Count the lines in the records that contain the string "faimon", and reply with the number alone.
┌──
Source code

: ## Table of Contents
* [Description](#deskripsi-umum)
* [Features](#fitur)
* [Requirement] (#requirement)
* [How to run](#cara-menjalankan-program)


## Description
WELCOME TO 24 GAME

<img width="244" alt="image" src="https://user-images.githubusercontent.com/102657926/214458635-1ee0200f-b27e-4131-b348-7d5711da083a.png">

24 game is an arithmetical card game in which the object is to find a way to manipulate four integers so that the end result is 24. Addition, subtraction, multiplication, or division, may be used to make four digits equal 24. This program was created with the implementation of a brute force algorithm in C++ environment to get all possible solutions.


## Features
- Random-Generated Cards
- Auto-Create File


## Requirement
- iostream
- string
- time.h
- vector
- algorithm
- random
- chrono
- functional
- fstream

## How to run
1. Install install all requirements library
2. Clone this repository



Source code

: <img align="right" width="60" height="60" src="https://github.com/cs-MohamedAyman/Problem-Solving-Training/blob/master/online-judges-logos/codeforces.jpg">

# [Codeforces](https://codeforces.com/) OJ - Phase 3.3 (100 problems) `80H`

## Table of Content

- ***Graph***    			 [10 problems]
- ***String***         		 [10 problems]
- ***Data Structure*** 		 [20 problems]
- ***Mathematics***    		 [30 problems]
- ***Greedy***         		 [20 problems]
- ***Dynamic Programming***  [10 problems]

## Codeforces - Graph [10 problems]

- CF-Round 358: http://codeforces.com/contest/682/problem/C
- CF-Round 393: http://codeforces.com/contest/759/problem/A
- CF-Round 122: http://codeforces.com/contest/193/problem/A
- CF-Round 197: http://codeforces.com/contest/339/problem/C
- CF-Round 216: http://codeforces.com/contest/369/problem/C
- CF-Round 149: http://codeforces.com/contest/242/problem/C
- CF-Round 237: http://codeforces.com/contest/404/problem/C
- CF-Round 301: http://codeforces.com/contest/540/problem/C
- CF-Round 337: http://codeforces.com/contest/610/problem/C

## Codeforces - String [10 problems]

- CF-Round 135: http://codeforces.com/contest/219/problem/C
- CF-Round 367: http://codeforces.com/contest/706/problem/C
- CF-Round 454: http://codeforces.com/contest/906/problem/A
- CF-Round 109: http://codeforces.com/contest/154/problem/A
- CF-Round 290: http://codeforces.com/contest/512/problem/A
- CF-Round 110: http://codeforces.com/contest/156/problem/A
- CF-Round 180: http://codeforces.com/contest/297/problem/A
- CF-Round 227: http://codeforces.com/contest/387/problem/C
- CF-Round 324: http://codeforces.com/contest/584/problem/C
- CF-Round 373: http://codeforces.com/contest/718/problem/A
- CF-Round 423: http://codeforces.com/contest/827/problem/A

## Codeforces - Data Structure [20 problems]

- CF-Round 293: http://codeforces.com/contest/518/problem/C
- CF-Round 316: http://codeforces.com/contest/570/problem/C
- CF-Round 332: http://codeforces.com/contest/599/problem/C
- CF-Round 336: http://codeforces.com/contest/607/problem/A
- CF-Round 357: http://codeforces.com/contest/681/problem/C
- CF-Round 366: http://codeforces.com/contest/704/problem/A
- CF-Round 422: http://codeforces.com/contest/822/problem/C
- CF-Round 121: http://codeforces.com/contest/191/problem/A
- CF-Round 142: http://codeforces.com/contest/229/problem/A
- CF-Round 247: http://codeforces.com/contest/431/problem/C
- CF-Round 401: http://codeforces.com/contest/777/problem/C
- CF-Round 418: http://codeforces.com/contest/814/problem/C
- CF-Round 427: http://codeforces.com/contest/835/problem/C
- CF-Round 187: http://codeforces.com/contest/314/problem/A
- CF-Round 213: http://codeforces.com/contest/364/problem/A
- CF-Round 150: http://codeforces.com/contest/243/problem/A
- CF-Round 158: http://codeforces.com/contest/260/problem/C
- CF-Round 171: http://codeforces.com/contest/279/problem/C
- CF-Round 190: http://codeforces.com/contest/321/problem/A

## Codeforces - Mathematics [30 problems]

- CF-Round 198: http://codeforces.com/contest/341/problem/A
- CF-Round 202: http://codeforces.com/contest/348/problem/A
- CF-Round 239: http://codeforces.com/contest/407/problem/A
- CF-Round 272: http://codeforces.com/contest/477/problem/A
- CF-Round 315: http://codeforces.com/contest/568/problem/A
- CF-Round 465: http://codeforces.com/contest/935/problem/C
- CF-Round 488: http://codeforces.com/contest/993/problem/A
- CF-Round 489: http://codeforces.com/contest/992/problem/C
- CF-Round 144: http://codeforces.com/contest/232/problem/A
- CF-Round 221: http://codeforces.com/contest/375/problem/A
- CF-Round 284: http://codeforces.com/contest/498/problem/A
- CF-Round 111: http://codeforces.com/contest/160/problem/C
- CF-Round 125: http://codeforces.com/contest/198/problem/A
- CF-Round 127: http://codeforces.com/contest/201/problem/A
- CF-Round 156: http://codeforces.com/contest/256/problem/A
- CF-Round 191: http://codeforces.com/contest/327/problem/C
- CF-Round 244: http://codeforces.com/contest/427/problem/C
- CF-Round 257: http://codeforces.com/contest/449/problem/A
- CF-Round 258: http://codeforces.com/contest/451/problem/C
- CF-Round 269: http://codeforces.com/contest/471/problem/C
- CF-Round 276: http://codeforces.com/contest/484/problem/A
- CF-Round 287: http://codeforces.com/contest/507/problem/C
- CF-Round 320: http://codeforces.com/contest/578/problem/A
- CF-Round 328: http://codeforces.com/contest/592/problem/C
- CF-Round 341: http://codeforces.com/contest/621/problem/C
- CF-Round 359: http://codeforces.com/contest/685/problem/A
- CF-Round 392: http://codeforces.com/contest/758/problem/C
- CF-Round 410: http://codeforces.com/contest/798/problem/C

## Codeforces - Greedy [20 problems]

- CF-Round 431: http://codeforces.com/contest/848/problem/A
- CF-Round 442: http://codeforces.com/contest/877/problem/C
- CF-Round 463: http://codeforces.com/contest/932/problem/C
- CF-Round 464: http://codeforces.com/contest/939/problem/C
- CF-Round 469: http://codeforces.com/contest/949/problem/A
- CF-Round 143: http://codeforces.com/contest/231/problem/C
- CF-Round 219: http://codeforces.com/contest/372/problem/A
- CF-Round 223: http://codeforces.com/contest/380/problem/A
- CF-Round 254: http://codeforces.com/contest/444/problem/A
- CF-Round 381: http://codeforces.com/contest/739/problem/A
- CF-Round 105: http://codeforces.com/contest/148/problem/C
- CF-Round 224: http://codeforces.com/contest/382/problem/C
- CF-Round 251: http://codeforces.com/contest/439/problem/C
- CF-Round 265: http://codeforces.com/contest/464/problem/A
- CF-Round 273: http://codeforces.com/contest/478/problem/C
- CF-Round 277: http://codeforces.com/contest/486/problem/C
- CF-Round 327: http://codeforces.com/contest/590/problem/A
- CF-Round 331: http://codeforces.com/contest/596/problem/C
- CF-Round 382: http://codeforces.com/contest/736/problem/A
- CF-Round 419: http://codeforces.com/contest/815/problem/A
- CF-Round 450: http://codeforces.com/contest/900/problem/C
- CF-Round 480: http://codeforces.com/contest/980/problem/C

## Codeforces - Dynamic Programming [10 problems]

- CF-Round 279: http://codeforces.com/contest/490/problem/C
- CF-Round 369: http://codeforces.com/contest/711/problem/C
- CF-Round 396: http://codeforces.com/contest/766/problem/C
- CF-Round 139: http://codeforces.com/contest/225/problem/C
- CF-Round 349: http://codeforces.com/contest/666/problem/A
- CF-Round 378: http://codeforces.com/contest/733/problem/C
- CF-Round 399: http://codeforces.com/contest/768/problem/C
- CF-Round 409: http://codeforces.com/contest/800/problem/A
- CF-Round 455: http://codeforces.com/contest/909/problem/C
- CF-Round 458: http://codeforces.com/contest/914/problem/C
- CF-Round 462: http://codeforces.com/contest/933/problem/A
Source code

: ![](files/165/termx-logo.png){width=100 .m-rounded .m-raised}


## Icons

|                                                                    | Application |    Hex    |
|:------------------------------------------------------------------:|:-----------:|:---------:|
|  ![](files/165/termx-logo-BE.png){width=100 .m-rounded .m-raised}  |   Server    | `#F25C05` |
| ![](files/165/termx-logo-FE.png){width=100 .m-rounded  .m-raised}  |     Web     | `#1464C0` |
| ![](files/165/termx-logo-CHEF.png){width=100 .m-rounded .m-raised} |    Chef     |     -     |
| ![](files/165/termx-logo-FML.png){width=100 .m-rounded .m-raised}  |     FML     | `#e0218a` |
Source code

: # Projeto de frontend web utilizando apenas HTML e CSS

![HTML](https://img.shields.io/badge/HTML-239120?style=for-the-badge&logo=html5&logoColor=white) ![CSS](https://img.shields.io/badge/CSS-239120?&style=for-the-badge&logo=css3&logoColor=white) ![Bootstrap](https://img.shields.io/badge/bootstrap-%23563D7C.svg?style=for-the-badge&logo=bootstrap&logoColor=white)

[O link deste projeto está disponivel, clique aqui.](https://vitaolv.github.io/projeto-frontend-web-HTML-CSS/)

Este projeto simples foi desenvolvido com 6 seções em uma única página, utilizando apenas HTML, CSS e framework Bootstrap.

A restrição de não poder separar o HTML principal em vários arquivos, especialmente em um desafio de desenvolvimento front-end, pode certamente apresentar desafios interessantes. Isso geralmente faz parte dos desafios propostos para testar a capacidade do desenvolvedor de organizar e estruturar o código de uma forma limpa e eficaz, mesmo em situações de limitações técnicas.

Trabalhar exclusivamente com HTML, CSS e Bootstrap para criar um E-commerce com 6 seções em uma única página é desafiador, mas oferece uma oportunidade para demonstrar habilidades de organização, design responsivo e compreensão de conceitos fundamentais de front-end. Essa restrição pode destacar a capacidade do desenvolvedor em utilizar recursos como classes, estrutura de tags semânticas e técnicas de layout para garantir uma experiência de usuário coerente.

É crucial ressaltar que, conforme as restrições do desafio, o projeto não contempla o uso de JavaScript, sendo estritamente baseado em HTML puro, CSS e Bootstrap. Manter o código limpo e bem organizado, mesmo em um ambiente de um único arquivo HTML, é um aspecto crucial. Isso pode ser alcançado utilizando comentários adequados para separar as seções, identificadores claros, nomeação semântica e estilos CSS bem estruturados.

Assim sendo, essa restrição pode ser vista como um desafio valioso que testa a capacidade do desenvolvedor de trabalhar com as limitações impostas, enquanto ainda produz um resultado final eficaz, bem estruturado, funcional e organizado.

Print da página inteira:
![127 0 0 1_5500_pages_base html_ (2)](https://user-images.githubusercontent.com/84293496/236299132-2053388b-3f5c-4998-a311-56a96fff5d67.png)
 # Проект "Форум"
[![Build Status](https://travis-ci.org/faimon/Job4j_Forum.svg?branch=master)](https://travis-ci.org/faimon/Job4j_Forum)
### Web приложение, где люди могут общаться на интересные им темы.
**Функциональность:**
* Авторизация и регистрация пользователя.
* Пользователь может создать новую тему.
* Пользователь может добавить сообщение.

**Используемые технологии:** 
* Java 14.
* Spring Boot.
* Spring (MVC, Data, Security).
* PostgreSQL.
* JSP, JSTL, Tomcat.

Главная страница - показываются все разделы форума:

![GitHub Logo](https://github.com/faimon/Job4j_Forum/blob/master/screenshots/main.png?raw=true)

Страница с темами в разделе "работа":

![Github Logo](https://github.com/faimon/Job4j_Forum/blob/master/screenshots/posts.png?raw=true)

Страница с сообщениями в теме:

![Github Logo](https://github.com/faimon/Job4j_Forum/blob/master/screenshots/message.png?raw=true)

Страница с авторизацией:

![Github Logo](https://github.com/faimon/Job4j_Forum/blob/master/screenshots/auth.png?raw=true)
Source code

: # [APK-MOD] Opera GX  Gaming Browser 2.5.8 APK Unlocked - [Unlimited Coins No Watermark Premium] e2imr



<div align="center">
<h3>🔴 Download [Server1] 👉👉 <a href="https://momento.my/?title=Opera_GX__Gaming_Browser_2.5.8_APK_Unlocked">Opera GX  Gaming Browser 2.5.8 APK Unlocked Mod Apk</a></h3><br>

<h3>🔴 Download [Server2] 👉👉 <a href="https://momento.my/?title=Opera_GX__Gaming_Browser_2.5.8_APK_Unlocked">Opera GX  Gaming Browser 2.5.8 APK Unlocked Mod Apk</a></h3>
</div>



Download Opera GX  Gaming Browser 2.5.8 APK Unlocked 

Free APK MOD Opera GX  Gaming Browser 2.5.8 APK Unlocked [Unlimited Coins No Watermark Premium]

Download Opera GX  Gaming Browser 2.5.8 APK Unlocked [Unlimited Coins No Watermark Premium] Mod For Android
└──
* _Result of the exercise_:
5